Les valeurs décentralisées du monde cryptographique subissent aussi des chocs. La massification amène un effet secondaire : la tendance à la « dollardisation » des actifs cryptographiques devient manifeste. Comparé au bitcoin, les 11 ETF américains sur bitcoin au comptant détiennent un actif net total de 108,23 milliards de dollars, soit 5,54 % de la capitalisation du bitcoin. D’un point de vue national, les États-Unis détiennent plus de 210 000 bitcoins, faisant d’eux l’un des plus grands détenteurs mondiaux.
Dans ce contexte, l’influence décisive des États-Unis dans le domaine des cryptomonnaies est incontestable. Les institutions de Wall Street ont remplacé les petits investisseurs comme principaux détenteurs et gestionnaires de valeur. L’écart entre les actifs clés et le grand public ne fait que s’accentuer, devenant une tendance inévitable.

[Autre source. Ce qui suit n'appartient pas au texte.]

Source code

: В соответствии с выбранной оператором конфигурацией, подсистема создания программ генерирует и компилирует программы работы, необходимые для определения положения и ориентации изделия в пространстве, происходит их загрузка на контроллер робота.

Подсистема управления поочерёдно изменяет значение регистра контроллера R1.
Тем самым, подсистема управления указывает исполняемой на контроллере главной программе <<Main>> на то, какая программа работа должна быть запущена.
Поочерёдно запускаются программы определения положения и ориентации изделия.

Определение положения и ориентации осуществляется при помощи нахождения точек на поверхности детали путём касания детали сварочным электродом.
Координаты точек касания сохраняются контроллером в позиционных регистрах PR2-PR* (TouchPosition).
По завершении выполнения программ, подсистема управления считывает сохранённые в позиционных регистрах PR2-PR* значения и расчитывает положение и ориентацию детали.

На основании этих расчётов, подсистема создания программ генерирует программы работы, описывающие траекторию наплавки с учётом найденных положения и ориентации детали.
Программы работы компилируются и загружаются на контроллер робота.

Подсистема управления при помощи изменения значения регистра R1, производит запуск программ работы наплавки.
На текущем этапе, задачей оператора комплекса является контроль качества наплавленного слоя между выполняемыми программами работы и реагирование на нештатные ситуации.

Heureusement, les fruits publics issus de désirs privés continuent de se répandre. L’économie de l’imagination incarnée par les cryptomonnaies continue d’accélérer. L’opportunité pour les jeunes de transformer leur destin en misant petit reste intacte. L’espoir de liberté mêlé au rêve d’enrichissement rapide brille intensément dans une société moderne marquée par la spécialisation et la rigidité des classes, attirant toujours plus de jeunes de la génération Z.
Tous ces accomplissements sont dus à des milliers d’acteurs du secteur cryptographique. Aujourd’hui, de nombreux professionnels partagent sur les réseaux sociaux les objets extravagants qu’ils ont achetés jadis : un ordinateur à 245 BTC, des écouteurs à 67 BTC, un hamburger à 30 BTC. Entre plaisanteries sur les « achats les plus chers de l’histoire », chacun sait bien qu’en l’absence de ces pionniers persévérants, le monde cryptographique n’aurait probablement pas survécu jusqu’à aujourd’hui.
Un nouveau ciel pour les actifs cryptographiques arrivera bientôt. Dans cette victoire collective, chaque participant mérite de recevoir, avec le temps, la récompense de sa persévérance.